Illustration: Shoshana Gordon/Axios
Generative AI startups may be getting all the attention and venture checks right now, but the next fund raise may be a tougher road.
Why it matters: The market downturn has been raining on startupland’s parade for the past year, but AI has emerged as a bright spot of excitement for entrepreneurs and investors.
Catch up quick: Last year, the release of a few software tools, such as Open AI’s ChatGPT and Dall-E, quickly captured headlines and internet users’ attention with their impressive abilities to generate text, images and even video from written prompts.
- Since then, a growing number of companies — big and small — have jumped into the hype, either adding similar capabilities to their products, or setting out to build new tech.
By the numbers: In 2021, investors poured $4.8 billion across 262 generative AI deals globally, per new data from Pitchbook.
- In 2022, investors put $4.5 billion into the sector across 269 deals.
- Both years, much of the deals (and dollars) have been in seed and early-stage startups.
The big question: Whether these startups will have enough to show in a year or two, after they’ve burned through millions of dollars and could be back in meetings with venture capitalists.
- According to Amplify Partners general partner Sarah Catanzaro, some of the key questions they'll face include "product-market fit;" meaningful revenue; and loyal customers and users.
- "The [AI] techniques themselves will be commodified," Root Ventures partner Kane Hsieh tells Axios. Thus, his firm is more focused on startups that can successfully apply the technologies to a market or use cases.
Between the lines: Computing power is quickly becoming a top — and ballooning — expense for these companies.
- So it’s no surprise to see some of them turn to big tech companies as investors that can also subsidize these resources.
- This also means that alliances have already formed (think OpenAI-Microsoft, Anthropic-Google, Stability AI-Amazon). It could leave others out of luck if there are clauses preventing investments in competitors.

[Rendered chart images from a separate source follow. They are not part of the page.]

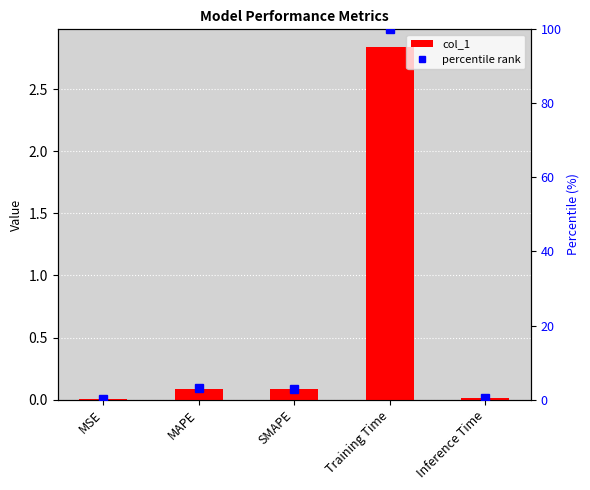

Which category has the highest value across all series?

Training Time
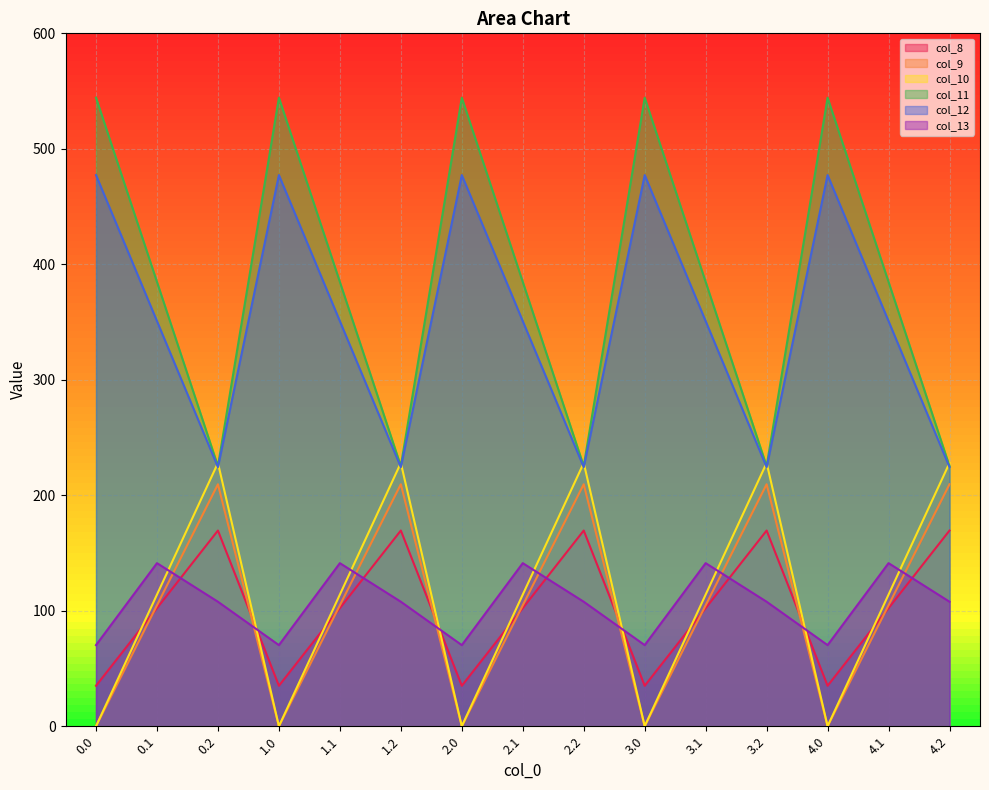

What is the spread (max minus min) of values at 4.1?

282.5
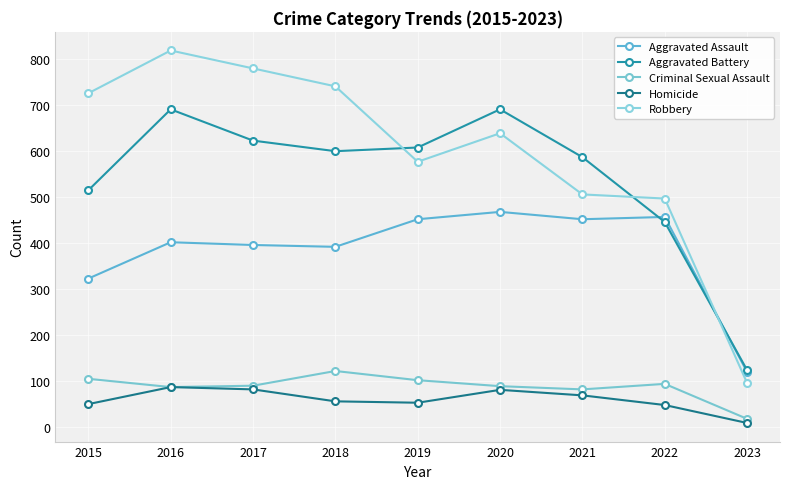

What is the total value across all series at 2021?

1696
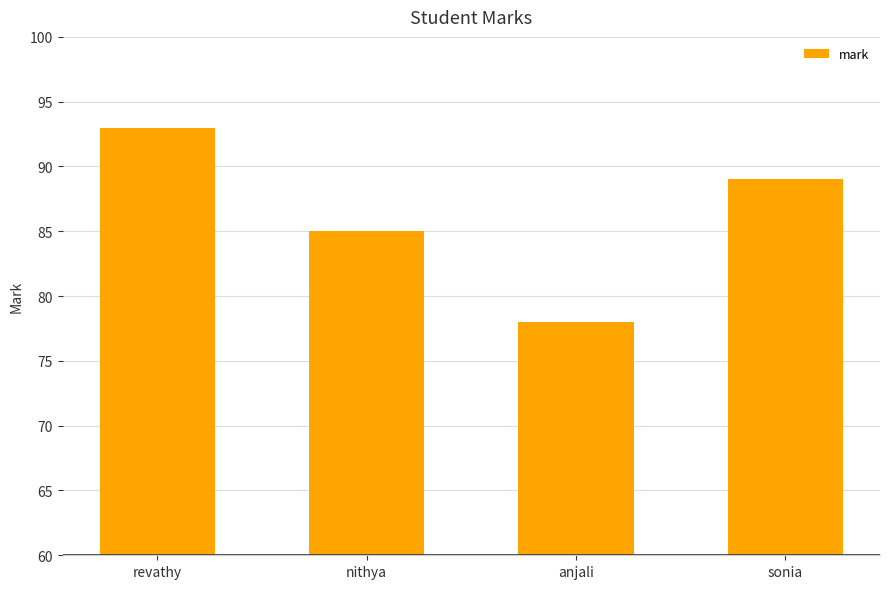

Reading left to right, list all the values displayed in this chart.

revathy=93	nithya=85	anjali=78	sonia=89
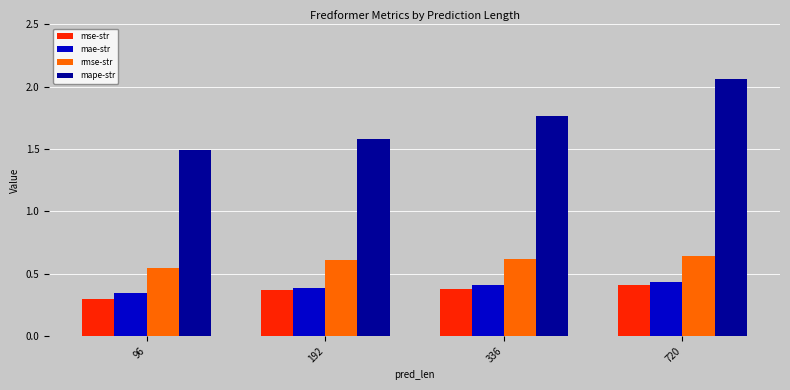

Is it true that mse-str equals 0.1 at 336?

False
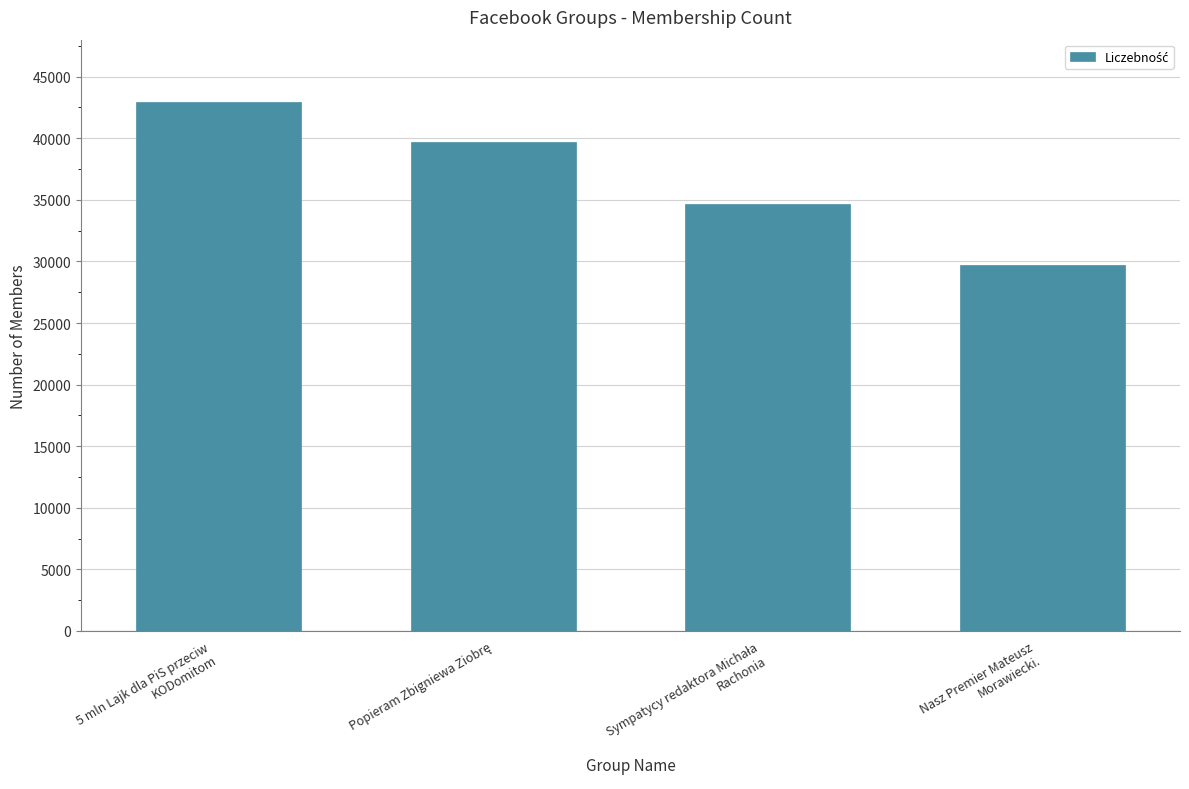

What is the difference between the maximum and second lowest values?

8200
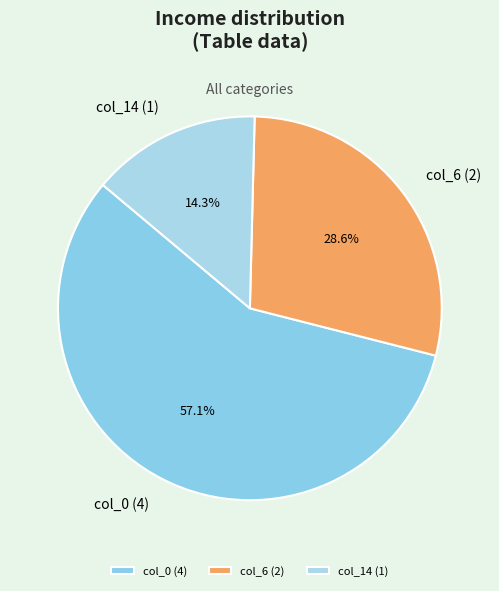

Does col_0 (4) account for over 50% of the chart?

Yes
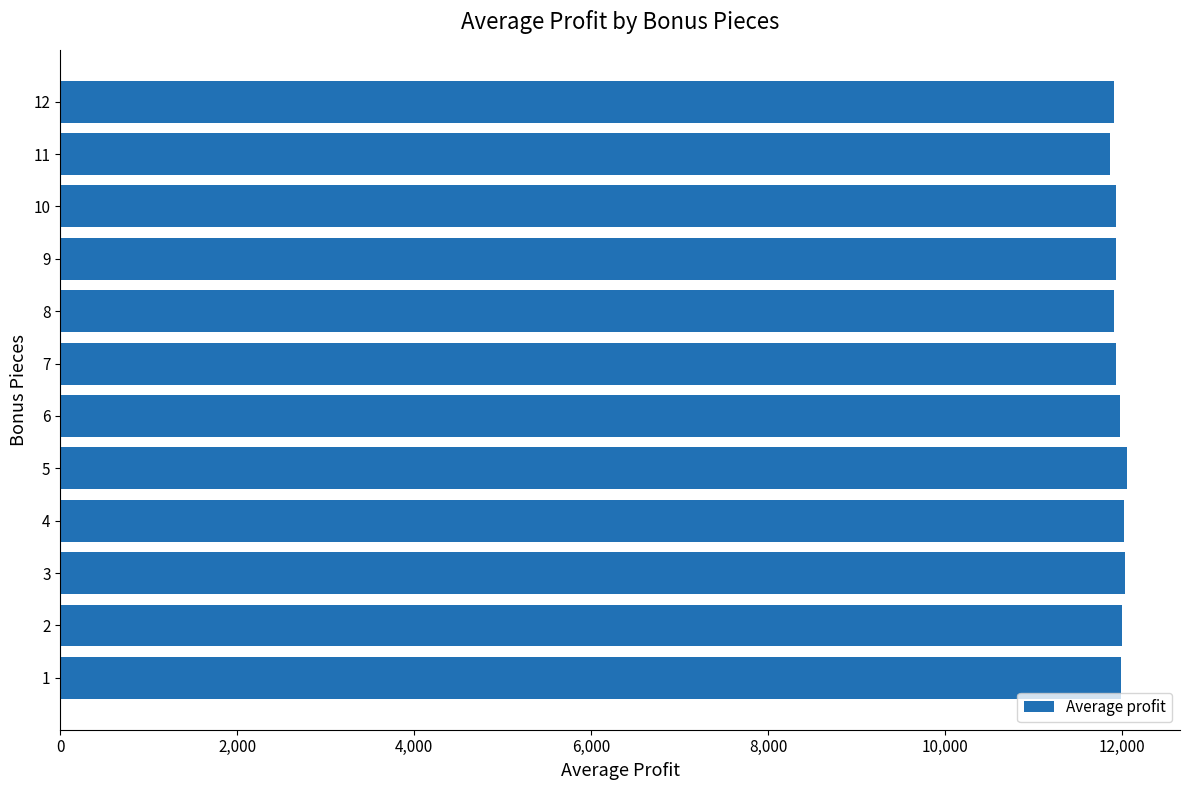

Is it true that the value at 5 is 18424.0?

False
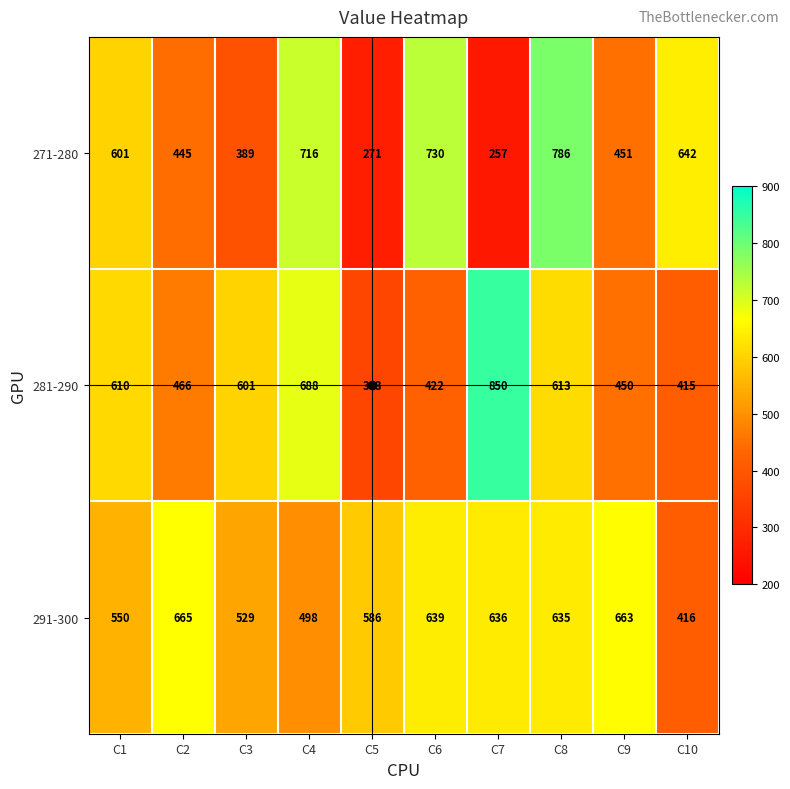

At which category is the sum across all series the highest?

C8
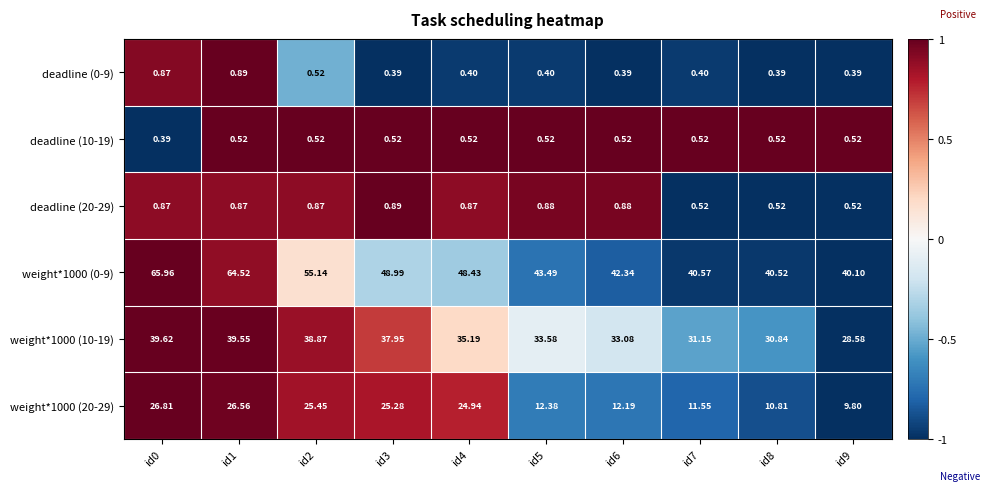

How many distinct data groups are displayed?

6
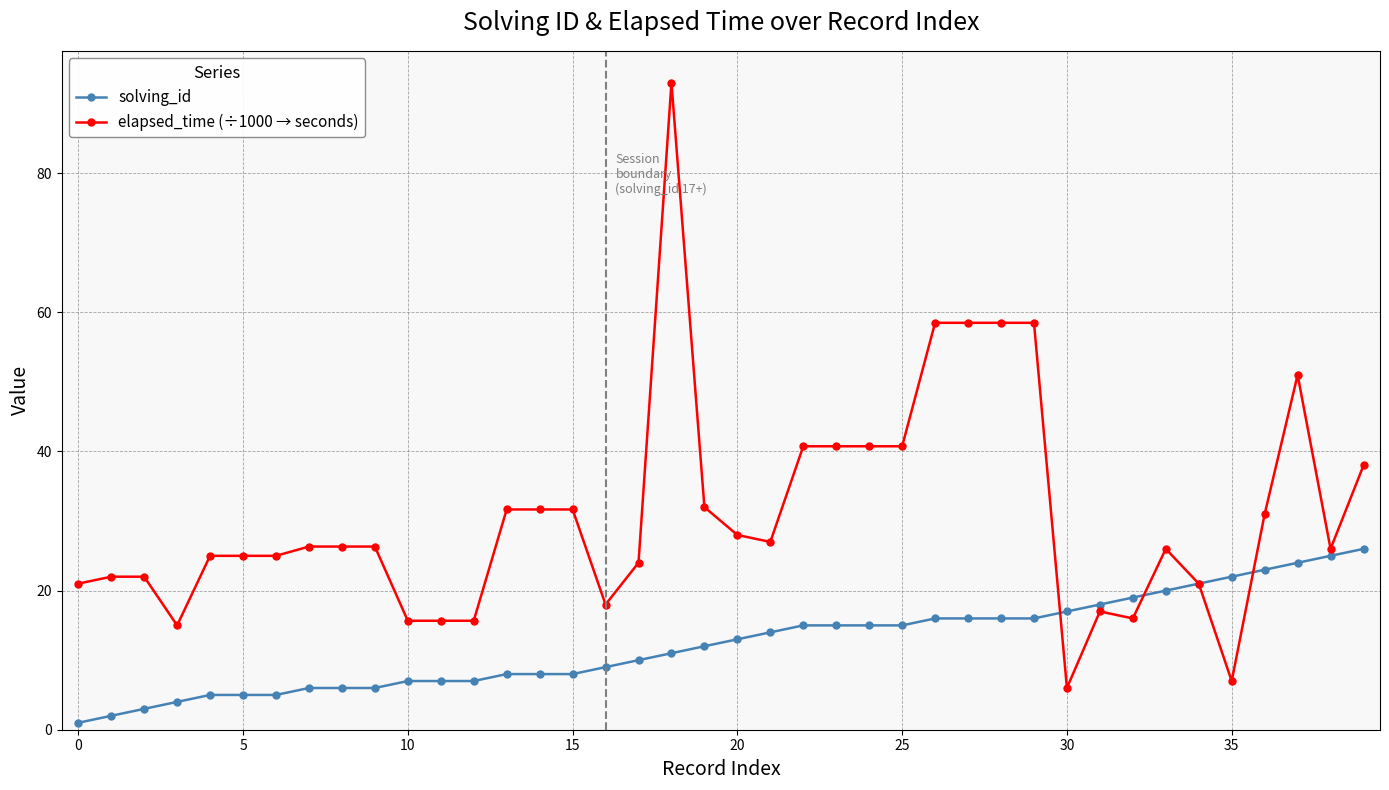

What is the sum of all elapsed_time (÷1000 → seconds) values?

1234.0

Yes, but: Some VCs aren’t too worried (yet).
- At the seed stage, the valuations haven't gotten too out of hand, according to NFX general partner James Currier. "A lot of [the AI startups] are raising at $6 million-post, $8 million-post [money valuations]," he tells Axios.
- And this week's news of Character AI's funding hints that some companies may not struggle too much — the 16-month-old startup doesn't have revenue (yet) but is already valued at $1 billion.
The bottom line: It'll certainly be interesting to see what happens in the currently tighter venture investment environment, coupled with expectations that this wave of AI startups will yield true tech advancements.